Logan: The biggest surprise to me was how absolutely lonely Hughes was. He had few close male friends and none of the many women he had constituted an adult relationship with the exception of Katherine Hepburn, because she was a tough gal and learned, and loved, to fly. The saddest moment of his life though, was when he forced out and lost control of TWA in 1960. Building airplanes and flying was everything to him. He was happiest, if that word can be applied to such a strange figure, up in a pressurized, germ-free cockpit.
Q: Do today's entrepreneurs compare to Howard Hughes?
Logan: Hughes goes back to the days when businessmen were pioneers, but there are modern-day equivalents that can match his unique combination of brass tax business sense and personal panache like Ted Turner or Richard Branson. Like all great entrepreneurs, Hughes was a huge gambler.
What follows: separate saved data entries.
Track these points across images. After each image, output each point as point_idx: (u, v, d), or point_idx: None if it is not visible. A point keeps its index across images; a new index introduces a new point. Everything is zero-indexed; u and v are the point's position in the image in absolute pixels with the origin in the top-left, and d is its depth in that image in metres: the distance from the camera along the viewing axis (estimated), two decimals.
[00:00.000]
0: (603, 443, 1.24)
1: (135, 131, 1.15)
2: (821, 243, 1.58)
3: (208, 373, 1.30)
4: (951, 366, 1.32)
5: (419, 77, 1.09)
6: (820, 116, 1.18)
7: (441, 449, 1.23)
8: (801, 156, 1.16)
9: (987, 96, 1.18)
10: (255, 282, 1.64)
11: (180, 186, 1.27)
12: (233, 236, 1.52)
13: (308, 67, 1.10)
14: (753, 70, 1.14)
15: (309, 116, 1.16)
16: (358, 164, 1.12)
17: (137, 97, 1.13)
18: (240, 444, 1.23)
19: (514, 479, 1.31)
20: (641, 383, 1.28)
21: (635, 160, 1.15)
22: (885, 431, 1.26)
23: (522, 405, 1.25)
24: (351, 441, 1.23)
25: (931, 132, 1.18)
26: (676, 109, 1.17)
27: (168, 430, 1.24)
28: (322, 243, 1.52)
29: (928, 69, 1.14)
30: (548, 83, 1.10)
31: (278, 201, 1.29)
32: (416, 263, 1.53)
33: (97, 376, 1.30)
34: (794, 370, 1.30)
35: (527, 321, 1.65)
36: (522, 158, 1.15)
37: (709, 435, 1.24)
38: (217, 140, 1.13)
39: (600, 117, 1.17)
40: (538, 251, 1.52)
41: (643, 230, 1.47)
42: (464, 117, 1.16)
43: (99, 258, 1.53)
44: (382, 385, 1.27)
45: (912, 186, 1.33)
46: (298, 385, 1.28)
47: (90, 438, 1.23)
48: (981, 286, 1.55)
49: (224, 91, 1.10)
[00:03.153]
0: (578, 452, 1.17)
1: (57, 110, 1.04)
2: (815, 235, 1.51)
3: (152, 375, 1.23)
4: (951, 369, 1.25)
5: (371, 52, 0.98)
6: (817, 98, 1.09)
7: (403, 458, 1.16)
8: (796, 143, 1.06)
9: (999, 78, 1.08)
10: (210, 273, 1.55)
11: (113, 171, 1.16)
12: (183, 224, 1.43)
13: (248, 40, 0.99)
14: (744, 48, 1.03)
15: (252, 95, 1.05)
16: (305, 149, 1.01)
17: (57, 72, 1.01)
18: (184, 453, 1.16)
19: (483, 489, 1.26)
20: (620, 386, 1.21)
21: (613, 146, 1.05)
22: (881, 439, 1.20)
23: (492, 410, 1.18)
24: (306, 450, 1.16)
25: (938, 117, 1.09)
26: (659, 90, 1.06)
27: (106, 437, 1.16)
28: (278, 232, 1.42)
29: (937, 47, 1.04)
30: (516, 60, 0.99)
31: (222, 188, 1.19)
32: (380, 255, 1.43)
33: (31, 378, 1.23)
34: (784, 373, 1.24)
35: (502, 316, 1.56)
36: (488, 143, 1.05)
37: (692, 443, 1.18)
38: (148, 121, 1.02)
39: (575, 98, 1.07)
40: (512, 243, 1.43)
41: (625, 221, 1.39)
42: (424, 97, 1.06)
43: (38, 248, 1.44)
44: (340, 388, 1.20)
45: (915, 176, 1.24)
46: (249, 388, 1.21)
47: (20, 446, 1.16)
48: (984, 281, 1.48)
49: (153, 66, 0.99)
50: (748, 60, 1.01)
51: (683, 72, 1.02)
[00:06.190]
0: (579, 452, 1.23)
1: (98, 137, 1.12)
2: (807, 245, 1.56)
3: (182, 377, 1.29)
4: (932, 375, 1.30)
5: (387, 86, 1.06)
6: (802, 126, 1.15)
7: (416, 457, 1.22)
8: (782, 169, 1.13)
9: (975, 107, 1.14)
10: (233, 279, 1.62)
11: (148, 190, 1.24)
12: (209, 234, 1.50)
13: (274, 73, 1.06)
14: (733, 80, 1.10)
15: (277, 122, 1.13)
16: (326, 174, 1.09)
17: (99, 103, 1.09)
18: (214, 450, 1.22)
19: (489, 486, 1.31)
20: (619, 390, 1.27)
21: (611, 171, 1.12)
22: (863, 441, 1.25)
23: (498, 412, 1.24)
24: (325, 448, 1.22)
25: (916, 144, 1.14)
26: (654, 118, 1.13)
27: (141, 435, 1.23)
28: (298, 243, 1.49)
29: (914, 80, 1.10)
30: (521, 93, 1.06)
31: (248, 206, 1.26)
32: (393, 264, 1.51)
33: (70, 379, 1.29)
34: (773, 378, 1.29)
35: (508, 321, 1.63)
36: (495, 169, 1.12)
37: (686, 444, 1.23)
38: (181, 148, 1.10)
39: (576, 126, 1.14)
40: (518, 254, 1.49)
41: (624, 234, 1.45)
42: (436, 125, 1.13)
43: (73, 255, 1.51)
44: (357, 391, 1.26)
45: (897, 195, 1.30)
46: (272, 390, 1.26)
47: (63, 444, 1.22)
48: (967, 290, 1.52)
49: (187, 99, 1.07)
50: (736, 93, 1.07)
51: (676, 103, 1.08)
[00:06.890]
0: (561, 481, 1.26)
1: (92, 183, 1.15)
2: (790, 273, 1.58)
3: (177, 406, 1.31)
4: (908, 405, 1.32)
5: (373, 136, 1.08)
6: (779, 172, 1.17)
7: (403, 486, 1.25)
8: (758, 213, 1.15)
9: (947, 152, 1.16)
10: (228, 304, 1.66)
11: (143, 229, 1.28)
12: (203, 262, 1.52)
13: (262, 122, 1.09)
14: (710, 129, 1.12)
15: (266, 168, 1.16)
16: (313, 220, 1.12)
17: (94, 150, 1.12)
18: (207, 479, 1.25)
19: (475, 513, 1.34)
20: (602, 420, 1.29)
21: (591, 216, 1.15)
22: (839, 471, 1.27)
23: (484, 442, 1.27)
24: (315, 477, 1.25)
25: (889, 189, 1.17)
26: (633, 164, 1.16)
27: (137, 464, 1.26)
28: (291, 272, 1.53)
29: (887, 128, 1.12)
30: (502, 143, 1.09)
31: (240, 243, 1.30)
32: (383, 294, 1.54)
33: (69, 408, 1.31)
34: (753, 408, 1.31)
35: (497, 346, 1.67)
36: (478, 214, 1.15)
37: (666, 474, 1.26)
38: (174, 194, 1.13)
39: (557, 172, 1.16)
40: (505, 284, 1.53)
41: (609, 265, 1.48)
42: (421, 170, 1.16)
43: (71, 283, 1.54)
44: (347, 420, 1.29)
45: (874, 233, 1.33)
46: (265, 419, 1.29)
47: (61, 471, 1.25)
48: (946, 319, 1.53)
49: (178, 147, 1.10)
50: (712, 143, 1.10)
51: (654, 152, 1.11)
At the age of 18 he declared himself and independent so he wouldn't have to share the Hughes Tool fortune and promptly went to Hollywood and financed and directed the most expensive move of its time, Hell's Angels, which was about World War I pilots and he himself did much of the daredevil flying stunts. Hughes mortgaged everything to get it made and then he decided he wanted to make and race his own planes. He constructed the H1 and set the speed record, which he topped by shattering the around-the-globe trip by four days. At TWA, Hughes made the first non-stop cross-country flight in less than seven hours. There was no such thing as a non-stop flight across the country without refueling until Hughes built the "Constellation" with Lockheed. And then he thought why can't I fly across the world? He changed commercial aviation, tourism and international relations.
Q: What was it like on the set?
Logan: Scorsese was fascinated by the way Hughes could multi-task because it's what a film director has to do all the time on set. You're constantly besieged by actors, designers, camera operators, and you have to make a million decisions every second, and the money accruing is stratospheric. Hughes had it; he could walk through a hangar and edit a movie on the phone while looking at blueprints for an elevator on the plane with a designer while talking to TWA executives about corporate maneuvering and keep all of the balls in the air, until he would crack. And when Hughes would crack, it was a terrifying experience where he would isolate himself, that's where the reclusive behavior began. DiCaprio was also involved in every aspect of The Aviator, and he said it was a major challenge to play a man with that much power, with the power of life and death. I think he found it rewarding.
Q: Any last thoughts on Howard Hughes?
Logan: It was five years from initial discussions to the movie coming out, and I've become very attached to the man. It was a bear. There were times when I felt like one of those Hughes' employees getting calls at 2 a.m. I think entrepreneurs will enjoy seeing a vibrant character playing in their world. I had no idea when I started all that Howard Hughes accomplished against unbelievable odds. When he died he was worth $2 billion dollars, so he did something right.